*** Begin section ***

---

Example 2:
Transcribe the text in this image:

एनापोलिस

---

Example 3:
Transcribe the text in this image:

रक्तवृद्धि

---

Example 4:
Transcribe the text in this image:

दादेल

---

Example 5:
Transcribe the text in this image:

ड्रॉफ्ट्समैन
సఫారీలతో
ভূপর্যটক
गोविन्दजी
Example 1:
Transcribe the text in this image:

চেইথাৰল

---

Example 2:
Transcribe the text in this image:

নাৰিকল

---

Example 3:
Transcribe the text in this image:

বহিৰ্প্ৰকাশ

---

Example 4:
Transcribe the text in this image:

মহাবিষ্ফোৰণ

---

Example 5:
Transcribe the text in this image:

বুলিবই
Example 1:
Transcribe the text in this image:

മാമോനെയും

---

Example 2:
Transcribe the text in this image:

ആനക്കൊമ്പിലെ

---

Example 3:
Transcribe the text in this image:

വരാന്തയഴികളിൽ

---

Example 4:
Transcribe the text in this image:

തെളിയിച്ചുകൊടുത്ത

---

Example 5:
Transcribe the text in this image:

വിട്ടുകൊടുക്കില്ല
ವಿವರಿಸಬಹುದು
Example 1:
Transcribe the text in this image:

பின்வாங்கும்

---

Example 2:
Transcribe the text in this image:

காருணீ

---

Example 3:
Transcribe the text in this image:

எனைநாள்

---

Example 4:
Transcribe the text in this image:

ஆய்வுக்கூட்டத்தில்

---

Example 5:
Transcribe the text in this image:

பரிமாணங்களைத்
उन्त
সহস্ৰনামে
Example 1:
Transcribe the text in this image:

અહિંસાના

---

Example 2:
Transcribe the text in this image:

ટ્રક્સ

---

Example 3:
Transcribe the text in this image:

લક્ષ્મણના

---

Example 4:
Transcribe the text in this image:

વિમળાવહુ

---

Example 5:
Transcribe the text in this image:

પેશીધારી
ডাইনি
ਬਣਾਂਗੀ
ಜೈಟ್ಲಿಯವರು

*** End section ***

Give the listing above again in full, with no word altered.

▶ _REPLY TO THE TASK_:
---

Example 2:
Transcribe the text in this image:

एनापोलिस

---

Example 3:
Transcribe the text in this image:

रक्तवृद्धि

---

Example 4:
Transcribe the text in this image:

दादेल

---

Example 5:
Transcribe the text in this image:

ड्रॉफ्ट्समैन
సఫారీలతో
ভূপর্যটক
गोविन्दजी
Example 1:
Transcribe the text in this image:

চেইথাৰল

---

Example 2:
Transcribe the text in this image:

নাৰিকল

---

Example 3:
Transcribe the text in this image:

বহিৰ্প্ৰকাশ

---

Example 4:
Transcribe the text in this image:

মহাবিষ্ফোৰণ

---

Example 5:
Transcribe the text in this image:

বুলিবই
Example 1:
Transcribe the text in this image:

മാമോനെയും

---

Example 2:
Transcribe the text in this image:

ആനക്കൊമ്പിലെ

---

Example 3:
Transcribe the text in this image:

വരാന്തയഴികളിൽ

---

Example 4:
Transcribe the text in this image:

തെളിയിച്ചുകൊടുത്ത

---

Example 5:
Transcribe the text in this image:

വിട്ടുകൊടുക്കില്ല
ವಿವರಿಸಬಹುದು
Example 1:
Transcribe the text in this image:

பின்வாங்கும்

---

Example 2:
Transcribe the text in this image:

காருணீ

---

Example 3:
Transcribe the text in this image:

எனைநாள்

---

Example 4:
Transcribe the text in this image:

ஆய்வுக்கூட்டத்தில்

---

Example 5:
Transcribe the text in this image:

பரிமாணங்களைத்
उन्त
সহস্ৰনামে
Example 1:
Transcribe the text in this image:

અહિંસાના

---

Example 2:
Transcribe the text in this image:

ટ્રક્સ

---

Example 3:
Transcribe the text in this image:

લક્ષ્મણના

---

Example 4:
Transcribe the text in this image:

વિમળાવહુ

---

Example 5:
Transcribe the text in this image:

પેશીધારી
ডাইনি
ਬਣਾਂਗੀ
ಜೈಟ್ಲಿಯವರು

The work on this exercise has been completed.